To those who believe that it is best for the media is best served as an impartial mediator between two sides, Franzen disagrees. “Filtering isn’t phoniness — it’s civilization,” he writes. Good writing is an example of an author focusing in on specific aspects of an issue. A good photograph is cropped to focus on what the photographer sees as important.

Media outlets do have the power to put information into context, and arguably that is the more important part of their job. One way the media could have thrown the hack into context would have been to highlight suspicions that the hack was Russia backed and asked why. The question gained steam after the election when it was too late to change anything. Yet the illicit thrill of finding out a secret was more newsworthy at the time.

It is tempting, but misleading, to believe that we are living in a utopian era of total information access. A look at the world today, tells me that the power to twist the information, and to continue to conceal, is more powerful than the information itself. All the reams of information in the world about Global Warming is worth nought if the likes of Donald Trump simply repeat that Global Warming is a hoax.
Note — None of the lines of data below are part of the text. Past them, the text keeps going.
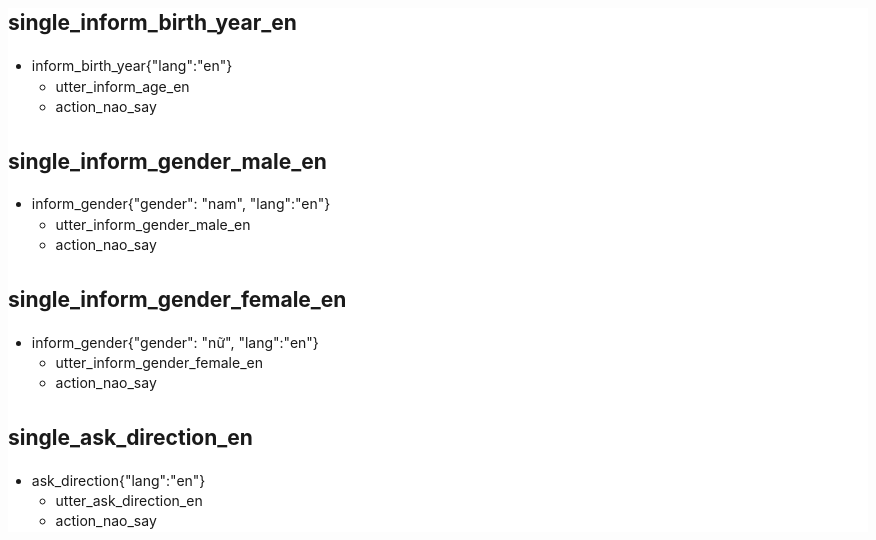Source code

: ## single_inform_birth_year_en
* inform_birth_year{"lang":"en"}
  - utter_inform_age_en
  - action_nao_say

## single_inform_gender_male_en
* inform_gender{"gender": "nam", "lang":"en"}
  - utter_inform_gender_male_en
  - action_nao_say

## single_inform_gender_female_en
* inform_gender{"gender": "nữ", "lang":"en"}
  - utter_inform_gender_female_en
  - action_nao_say

## single_ask_direction_en
* ask_direction{"lang":"en"}
  - utter_ask_direction_en
  - action_nao_say
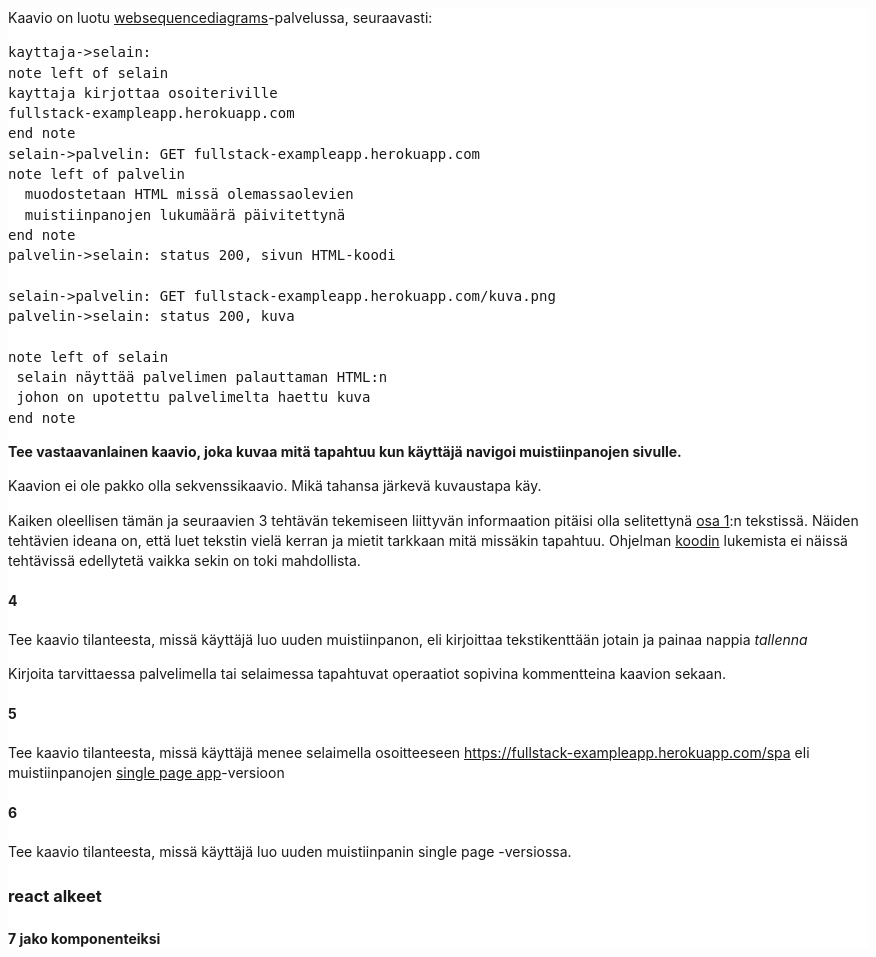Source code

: 
Kaavio on luotu [websequencediagrams](https://www.websequencediagrams.com)-palvelussa, seuraavasti:

<pre>
kayttaja->selain:
note left of selain
kayttaja kirjottaa osoiteriville
fullstack-exampleapp.herokuapp.com
end note
selain->palvelin: GET fullstack-exampleapp.herokuapp.com
note left of palvelin
  muodostetaan HTML missä olemassaolevien
  muistiinpanojen lukumäärä päivitettynä
end note
palvelin->selain: status 200, sivun HTML-koodi

selain->palvelin: GET fullstack-exampleapp.herokuapp.com/kuva.png
palvelin->selain: status 200, kuva

note left of selain
 selain näyttää palvelimen palauttaman HTML:n
 johon on upotettu palvelimelta haettu kuva
end note
</pre>

**Tee vastaavanlainen kaavio, joka kuvaa mitä tapahtuu kun käyttäjä navigoi muistiinpanojen sivulle.**

Kaavion ei ole pakko olla sekvenssikaavio. Mikä tahansa järkevä kuvaustapa käy.

Kaiken oleellisen tämän ja seuraavien 3 tehtävän tekemiseen liittyvän informaation pitäisi olla selitettynä [osa 1](../osa1):n tekstissä. Näiden tehtävien ideana on, että luet tekstin vielä kerran ja mietit tarkkaan mitä missäkin tapahtuu. Ohjelman [koodin](https://github.com/mluukkai/example_app) lukemista ei näissä tehtävissä edellytetä vaikka sekin on toki mahdollista.

#### 4

Tee kaavio tilanteesta, missä käyttäjä luo uuden muistiinpanon, eli kirjoittaa tekstikenttään jotain ja painaa nappia _tallenna_

Kirjoita tarvittaessa palvelimella tai selaimessa tapahtuvat operaatiot sopivina kommentteina kaavion sekaan.

#### 5

Tee kaavio tilanteesta, missä käyttäjä menee selaimella osoitteeseen <https://fullstack-exampleapp.herokuapp.com/spa> eli muistiinpanojen [single page app](../osa1/#single-page-app)-versioon

#### 6

Tee kaavio tilanteesta, missä käyttäjä luo uuden muistiinpanin single page -versiossa.

### react alkeet ###

#### 7 jako komponenteiksi
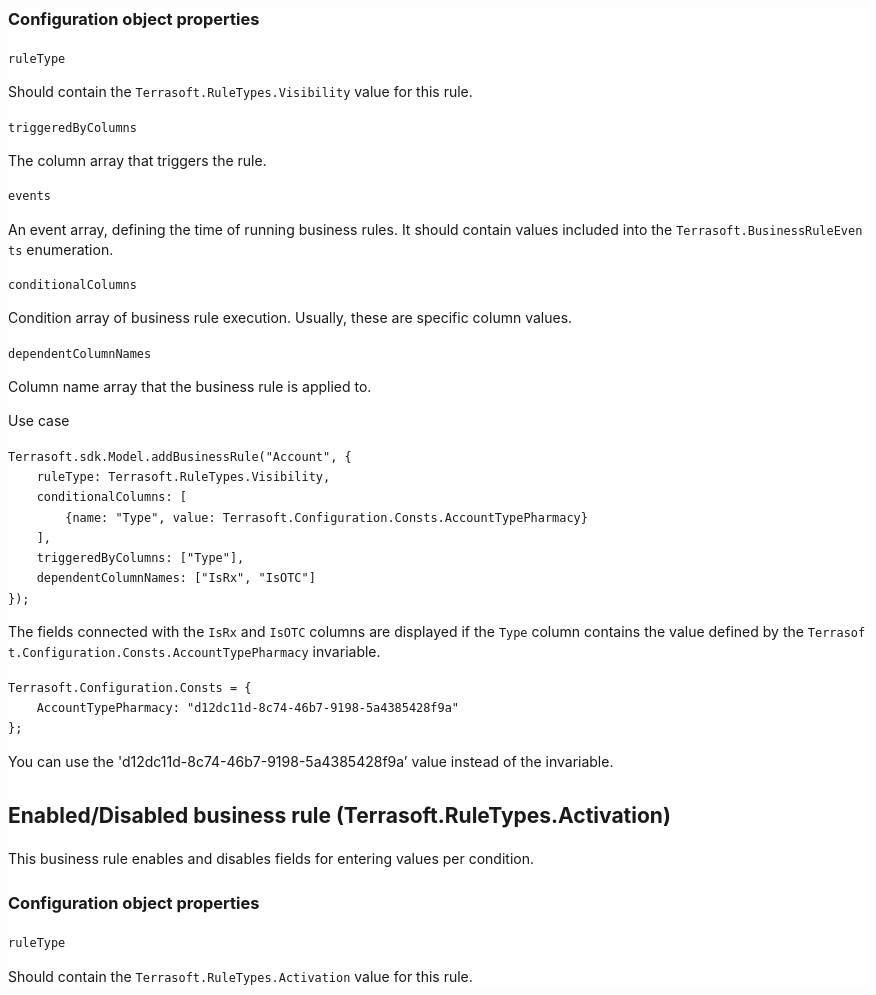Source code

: ### Configuration object properties​

    ruleType

Should contain the `Terrasoft.RuleTypes.Visibility` value for this rule.

    triggeredByColumns

The column array that triggers the rule.

    events

An event array, defining the time of running business rules. It should contain
values included into the `Terrasoft.BusinessRuleEvents` enumeration.

    conditionalColumns

Condition array of business rule execution. Usually, these are specific column
values.

    dependentColumnNames

Column name array that the business rule is applied to.

Use case

    Terrasoft.sdk.Model.addBusinessRule("Account", {
        ruleType: Terrasoft.RuleTypes.Visibility,
        conditionalColumns: [
            {name: "Type", value: Terrasoft.Configuration.Consts.AccountTypePharmacy}
        ],
        triggeredByColumns: ["Type"],
        dependentColumnNames: ["IsRx", "IsOTC"]
    });

The fields connected with the `IsRx` and `IsOTC` columns are displayed if the
`Type` column contains the value defined by the
`Terrasoft.Configuration.Consts.AccountTypePharmacy` invariable.

    Terrasoft.Configuration.Consts = {
        AccountTypePharmacy: "d12dc11d-8c74-46b7-9198-5a4385428f9a"
    };

You can use the 'd12dc11d-8c74-46b7-9198-5a4385428f9a’ value instead of the
invariable.

## Enabled/Disabled business rule (Terrasoft.RuleTypes.Activation)​

This business rule enables and disables fields for entering values per
condition.

### Configuration object properties​

    ruleType

Should contain the `Terrasoft.RuleTypes.Activation` value for this rule.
We have no idea what his tax returns are either.

Still, the constant drip-drip-drip of information from the Internet can convince us that we are busy, that we are learning things and advancing knowledge —distracting us while the ship veers off its course and into the path of a deadly reef.

I think back to one of the ancient Marshall Islands boat navigators Tristan Gooley describes in How to Read Water.  They might have have perceived a reef beneath the surface of the water because of the way the waves felt. They did this by closing their eyes: too much information would distract them.

In the year to come, I believe that it would profit me, and many others to adopt a similar selectiveness when it comes to understanding the world. Sometimes it is better to close your eyes, so that you can think about the information you already have, instead of constantly absorbing new data and not thinking about what it means.

We have an unprecedented ability to acquire information, but sometimes it is more of a distraction than a help.